- So many choices, and yet.
Here are your choices for today. You can be braggy. You can be brazen. Blue is taken. Churlish is also out at the moment, though killjoy is available.
You can be daffy. You can be elegant, but that requires a shower. Short on time? Let me suggest frenetic, or perhaps groovy, both of which work great with jeans and the sweater that hasn’t been washed since you stored it for the summer.
You can be hopeful. No, really, I think it would look great on you. Or perhaps just cautiously optimistic, though that’s not nearly as much fun. And in weather like this, fun counts.
No, I’m sorry, you can’t be fun. Fun is something you have to experience on the spot. It’s like mercury, we can’t keep it on the shelf and parse it out like foolish. Or demanding. Or maybe pissy.
You don’t really want pissy, do you? Weren’t you that yesterday? How about something a little exotic. How about Quixotic?
Yes, I saw the Joffrey version, too. Did you know he was in a prison? Me, neither. I totally thought she was his maidservant. There might be a clue in that. Maybe you should be roguish. I’m serious. I think you could pull it off.
How about serene? It’s getting late and we don’t have a lot left. Let’s see. You can be tangential. Or troublesome. Or tipsy. You can be unreasonable or unflappable. I recommend the latter. You could try vibrant. Winsome is taken, and whiny was the first thing out the door. The rest of these, I can’t even pronounce.

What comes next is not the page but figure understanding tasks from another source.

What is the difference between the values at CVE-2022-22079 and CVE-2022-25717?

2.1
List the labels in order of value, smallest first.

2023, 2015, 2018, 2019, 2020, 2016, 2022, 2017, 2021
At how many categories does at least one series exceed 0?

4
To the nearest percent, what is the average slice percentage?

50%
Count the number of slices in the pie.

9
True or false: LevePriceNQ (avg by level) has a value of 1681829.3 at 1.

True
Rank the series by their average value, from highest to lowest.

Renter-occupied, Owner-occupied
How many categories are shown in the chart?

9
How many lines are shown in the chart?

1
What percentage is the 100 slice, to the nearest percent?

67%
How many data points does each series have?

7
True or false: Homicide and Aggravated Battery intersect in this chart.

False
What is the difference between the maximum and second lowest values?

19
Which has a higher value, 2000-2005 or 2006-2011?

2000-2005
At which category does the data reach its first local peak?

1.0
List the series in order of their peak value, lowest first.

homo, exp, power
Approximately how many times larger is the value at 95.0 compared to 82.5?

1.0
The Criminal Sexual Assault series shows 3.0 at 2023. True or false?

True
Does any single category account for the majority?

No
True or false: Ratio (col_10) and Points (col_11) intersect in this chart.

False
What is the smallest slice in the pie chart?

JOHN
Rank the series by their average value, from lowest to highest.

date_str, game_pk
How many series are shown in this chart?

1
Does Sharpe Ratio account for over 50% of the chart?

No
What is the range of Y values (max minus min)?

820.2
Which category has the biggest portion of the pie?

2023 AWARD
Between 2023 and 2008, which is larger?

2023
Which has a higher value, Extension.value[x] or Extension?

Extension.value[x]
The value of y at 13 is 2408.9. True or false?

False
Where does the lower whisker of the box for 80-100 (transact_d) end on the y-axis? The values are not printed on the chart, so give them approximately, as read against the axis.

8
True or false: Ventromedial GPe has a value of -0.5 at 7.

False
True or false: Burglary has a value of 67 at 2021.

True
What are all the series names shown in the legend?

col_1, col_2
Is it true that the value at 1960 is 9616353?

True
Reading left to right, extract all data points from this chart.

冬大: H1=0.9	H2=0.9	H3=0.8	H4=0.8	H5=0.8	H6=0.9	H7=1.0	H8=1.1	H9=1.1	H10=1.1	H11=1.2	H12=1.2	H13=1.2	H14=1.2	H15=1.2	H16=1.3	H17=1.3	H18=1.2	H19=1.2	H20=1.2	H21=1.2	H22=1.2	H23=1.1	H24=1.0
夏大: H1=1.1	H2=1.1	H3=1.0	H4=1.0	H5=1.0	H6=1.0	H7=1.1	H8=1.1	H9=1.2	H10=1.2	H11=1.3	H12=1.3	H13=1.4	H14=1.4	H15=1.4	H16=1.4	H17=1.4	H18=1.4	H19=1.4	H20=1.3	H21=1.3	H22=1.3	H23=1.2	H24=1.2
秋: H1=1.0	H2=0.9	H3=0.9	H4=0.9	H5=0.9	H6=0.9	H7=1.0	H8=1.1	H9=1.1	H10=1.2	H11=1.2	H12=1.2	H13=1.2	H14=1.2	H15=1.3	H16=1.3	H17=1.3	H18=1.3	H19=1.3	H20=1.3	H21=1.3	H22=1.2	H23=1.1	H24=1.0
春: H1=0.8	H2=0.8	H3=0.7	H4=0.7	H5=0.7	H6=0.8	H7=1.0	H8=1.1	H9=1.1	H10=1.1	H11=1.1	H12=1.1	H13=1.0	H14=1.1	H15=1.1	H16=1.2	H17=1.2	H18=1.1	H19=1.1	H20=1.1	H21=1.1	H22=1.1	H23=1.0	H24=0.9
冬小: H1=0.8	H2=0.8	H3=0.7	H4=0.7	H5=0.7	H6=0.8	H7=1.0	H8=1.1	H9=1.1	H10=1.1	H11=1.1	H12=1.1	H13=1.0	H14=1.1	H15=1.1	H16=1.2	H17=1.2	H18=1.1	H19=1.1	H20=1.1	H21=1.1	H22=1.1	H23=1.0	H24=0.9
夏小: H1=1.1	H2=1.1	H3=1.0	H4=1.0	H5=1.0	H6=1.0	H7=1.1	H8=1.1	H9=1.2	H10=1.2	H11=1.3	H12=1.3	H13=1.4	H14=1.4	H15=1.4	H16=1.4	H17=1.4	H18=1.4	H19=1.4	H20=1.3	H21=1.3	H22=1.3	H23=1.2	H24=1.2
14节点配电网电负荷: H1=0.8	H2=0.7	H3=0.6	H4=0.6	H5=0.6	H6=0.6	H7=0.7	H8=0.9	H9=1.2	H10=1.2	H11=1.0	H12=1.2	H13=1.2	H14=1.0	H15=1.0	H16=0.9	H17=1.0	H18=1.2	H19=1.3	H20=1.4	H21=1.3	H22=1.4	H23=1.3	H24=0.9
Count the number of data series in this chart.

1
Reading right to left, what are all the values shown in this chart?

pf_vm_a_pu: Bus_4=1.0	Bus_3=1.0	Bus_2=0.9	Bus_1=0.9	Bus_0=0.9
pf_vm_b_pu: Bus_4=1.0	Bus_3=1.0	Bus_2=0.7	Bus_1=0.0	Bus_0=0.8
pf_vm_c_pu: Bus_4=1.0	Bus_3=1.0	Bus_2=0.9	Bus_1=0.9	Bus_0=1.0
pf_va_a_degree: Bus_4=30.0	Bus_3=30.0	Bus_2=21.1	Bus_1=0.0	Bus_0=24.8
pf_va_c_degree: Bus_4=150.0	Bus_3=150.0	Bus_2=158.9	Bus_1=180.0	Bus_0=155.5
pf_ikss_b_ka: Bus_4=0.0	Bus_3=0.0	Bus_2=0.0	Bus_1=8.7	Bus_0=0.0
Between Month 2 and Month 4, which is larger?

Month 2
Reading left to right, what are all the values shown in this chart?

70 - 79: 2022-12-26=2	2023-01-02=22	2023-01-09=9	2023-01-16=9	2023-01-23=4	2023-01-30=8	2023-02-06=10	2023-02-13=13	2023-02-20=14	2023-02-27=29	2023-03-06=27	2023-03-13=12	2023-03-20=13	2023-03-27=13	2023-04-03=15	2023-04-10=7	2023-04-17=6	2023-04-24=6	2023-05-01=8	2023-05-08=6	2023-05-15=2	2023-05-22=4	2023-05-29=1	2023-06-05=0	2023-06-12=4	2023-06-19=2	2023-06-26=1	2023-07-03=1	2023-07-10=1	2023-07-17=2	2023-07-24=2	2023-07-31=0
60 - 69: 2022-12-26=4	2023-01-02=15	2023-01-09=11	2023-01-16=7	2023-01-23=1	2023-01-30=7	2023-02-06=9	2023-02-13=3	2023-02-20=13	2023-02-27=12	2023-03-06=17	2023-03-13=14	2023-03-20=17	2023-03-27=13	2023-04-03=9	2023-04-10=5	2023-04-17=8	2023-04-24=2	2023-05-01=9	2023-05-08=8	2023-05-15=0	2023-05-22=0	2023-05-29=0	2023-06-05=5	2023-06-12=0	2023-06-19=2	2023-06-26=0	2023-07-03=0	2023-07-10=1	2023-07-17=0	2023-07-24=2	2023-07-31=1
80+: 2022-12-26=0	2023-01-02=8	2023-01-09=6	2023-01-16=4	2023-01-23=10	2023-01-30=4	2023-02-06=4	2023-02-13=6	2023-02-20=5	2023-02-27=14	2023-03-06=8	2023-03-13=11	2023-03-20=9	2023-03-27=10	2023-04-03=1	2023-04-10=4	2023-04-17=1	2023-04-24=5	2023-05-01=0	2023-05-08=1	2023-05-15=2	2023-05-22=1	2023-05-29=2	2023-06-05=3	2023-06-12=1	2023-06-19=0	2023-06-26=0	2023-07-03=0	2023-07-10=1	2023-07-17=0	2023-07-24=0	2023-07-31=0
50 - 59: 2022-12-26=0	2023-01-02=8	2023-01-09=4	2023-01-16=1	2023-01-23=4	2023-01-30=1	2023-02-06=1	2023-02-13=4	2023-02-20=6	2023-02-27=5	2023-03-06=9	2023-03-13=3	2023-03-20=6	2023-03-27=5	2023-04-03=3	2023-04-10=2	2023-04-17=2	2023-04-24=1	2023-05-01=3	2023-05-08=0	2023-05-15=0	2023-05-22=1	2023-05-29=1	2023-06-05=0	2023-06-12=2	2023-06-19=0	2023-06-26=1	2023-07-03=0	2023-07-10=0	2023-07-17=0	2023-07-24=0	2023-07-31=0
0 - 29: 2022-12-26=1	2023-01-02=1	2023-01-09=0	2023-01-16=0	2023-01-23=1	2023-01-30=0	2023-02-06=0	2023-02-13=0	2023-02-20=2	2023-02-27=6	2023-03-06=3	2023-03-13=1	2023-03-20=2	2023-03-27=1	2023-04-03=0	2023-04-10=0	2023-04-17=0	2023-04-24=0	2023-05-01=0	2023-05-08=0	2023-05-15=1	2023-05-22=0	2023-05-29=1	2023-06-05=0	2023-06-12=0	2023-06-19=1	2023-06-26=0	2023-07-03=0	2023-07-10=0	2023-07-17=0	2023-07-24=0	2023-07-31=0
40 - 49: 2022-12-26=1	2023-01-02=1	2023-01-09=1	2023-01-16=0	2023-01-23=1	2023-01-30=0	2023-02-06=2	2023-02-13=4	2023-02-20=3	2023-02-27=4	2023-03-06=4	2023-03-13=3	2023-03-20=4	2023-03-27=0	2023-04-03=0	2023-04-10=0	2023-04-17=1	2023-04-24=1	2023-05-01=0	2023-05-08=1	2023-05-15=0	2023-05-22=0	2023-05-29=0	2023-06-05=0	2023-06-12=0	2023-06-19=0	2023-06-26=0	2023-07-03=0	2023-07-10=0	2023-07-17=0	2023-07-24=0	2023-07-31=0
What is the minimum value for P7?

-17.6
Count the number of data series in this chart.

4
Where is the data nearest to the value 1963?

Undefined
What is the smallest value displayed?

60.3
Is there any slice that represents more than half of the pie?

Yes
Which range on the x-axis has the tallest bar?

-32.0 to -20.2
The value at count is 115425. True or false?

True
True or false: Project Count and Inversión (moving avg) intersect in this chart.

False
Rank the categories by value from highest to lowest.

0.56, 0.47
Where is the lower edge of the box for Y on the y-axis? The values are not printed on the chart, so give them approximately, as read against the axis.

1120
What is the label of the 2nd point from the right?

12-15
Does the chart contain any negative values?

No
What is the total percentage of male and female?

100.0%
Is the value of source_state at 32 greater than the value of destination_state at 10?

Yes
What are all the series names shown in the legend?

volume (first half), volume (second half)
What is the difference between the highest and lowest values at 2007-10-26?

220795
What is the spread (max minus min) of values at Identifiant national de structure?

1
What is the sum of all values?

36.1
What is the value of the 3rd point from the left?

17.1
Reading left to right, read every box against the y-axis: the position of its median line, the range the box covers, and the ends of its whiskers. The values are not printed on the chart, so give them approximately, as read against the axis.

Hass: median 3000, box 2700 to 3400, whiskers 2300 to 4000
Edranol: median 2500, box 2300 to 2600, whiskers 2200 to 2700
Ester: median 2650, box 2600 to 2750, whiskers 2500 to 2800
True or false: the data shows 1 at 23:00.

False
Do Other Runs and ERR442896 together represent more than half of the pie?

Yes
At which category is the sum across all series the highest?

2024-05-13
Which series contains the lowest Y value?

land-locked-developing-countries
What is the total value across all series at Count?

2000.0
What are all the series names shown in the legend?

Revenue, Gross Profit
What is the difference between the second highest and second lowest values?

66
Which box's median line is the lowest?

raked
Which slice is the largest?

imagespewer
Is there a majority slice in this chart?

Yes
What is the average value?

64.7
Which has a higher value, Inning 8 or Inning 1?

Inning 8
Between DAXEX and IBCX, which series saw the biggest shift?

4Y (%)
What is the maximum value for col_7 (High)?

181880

Why don’t you step into the fitting room and let me bring you the roguish, and this other one I’ve been holding back. At the first sign of rain, I hide it behind the counter, because I know it’s going to be absolutely perfect for just the right person.
No, I’m not going to tell you what it is, I just want you to try it on.
Okay, one hint. Think multiple choice. Think of your whole day being nothing but multiple choice. Awesome, right? Shake off your sleepy and I’ll be right back.